Что Эрик Ингрид подарил?
Себя, свою любовь и Север.
Что помечталось королеве,
Всё Эрик Ингрид подарил.
И часто в рубке у перил
Над морем чей-то голос девий
Я слышу: «Он ей подарил
Себя, любовь свою и Север».

Август 1916
Им. Бельск



Эти стихи написаны признанным и обласканным Игорем Северяниным в 1916 году в возрасте 29 лет. К этому времени увидели свет его «Ананасы в шампанском» и «Громокипящий кубок» – сборники, шумный успех которых составил ему славу салонного поэта, воспевающего «красивости» и «изыски» великосветской и богемной жизни. За два года «Громокипящий кубок» выдержал семь изданий. Казалось, что автор сам заботится о своей славе, настойчиво раздувая её публичными выступлениями.


Мороженое из сирени

– Мороженое из сирени! Мороженое из сирени!
Полпорции десять копеек, четыре копейки буше.
Сударыни, судари, надо ль? не дорого – можно без прений…
Поешь деликатного, площадь: придётся товар по душе!

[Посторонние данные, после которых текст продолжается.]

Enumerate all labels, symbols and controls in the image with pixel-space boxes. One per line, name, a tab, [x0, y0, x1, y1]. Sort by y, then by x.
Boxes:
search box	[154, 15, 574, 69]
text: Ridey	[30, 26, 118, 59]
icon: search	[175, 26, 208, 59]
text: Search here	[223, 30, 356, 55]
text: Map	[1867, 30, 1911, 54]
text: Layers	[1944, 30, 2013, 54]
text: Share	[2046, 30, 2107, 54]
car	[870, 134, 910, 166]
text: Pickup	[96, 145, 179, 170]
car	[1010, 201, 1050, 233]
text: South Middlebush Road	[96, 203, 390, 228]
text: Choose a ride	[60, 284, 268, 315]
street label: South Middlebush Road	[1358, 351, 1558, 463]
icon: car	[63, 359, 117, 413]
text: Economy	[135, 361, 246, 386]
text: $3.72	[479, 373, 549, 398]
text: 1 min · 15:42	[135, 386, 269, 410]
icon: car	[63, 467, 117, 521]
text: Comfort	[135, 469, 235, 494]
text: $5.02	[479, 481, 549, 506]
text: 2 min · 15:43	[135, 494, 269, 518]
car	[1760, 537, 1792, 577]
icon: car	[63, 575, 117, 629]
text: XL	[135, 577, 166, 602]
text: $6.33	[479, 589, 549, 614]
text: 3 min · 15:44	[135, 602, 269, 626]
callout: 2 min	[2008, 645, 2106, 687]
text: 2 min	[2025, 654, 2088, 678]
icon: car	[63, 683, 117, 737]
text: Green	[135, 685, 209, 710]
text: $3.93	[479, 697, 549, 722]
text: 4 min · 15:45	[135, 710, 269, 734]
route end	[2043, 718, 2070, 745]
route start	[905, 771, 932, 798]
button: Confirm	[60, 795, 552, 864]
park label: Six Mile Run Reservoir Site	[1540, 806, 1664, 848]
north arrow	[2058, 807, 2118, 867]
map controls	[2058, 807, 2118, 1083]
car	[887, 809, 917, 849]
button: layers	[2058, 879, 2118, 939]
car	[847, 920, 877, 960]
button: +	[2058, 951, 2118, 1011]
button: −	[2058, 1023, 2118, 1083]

Я сливочного не имею, фисташковое всё распродал…
Ах, граждане, да неужели вы требуете крем-брюле?
Пора популярить изыски, утончиться вкусам народа,
На улицу специи кухонь, огимнив эксцесс в вирелэ!

Сирень – сладострастья эмблема. В лилово-изнеженном крене
Зальдись, водопадное сердце, в душистый и сладкий пушок…
Мороженое из сирени, мороженое из сирени!
Эй, мальчик со сбитнем, попробуй! Ей-богу, похвалишь, дружок!

1912
Сентябрь



Люди недальновидные, никогда не ступающие дальше своего «я», говорят о вещах сиюминутных – о том же, о чём когда-либо говорит всякий поэт, ведь не одними же возвышенными сферами занята его творческая натура. Но разговор этот по существу носит разный характер. В одном случае, он обыкновенно банален, если не обращается в откровенную пошлость. В другом – «трагедия жизни претворяется в грёзофарс».
Мир исполнен поэзией как красотой: надо только уметь видеть её. Поэзия в солнце и дожде, в каждом стебельке под солнцем или дождём, – она и в каждом творении человеческих рук, – но это не сам стебелёк, дождь, солнце или рукотворное чудо. Поэзия – живая душа предметов: надо только уметь слышать её.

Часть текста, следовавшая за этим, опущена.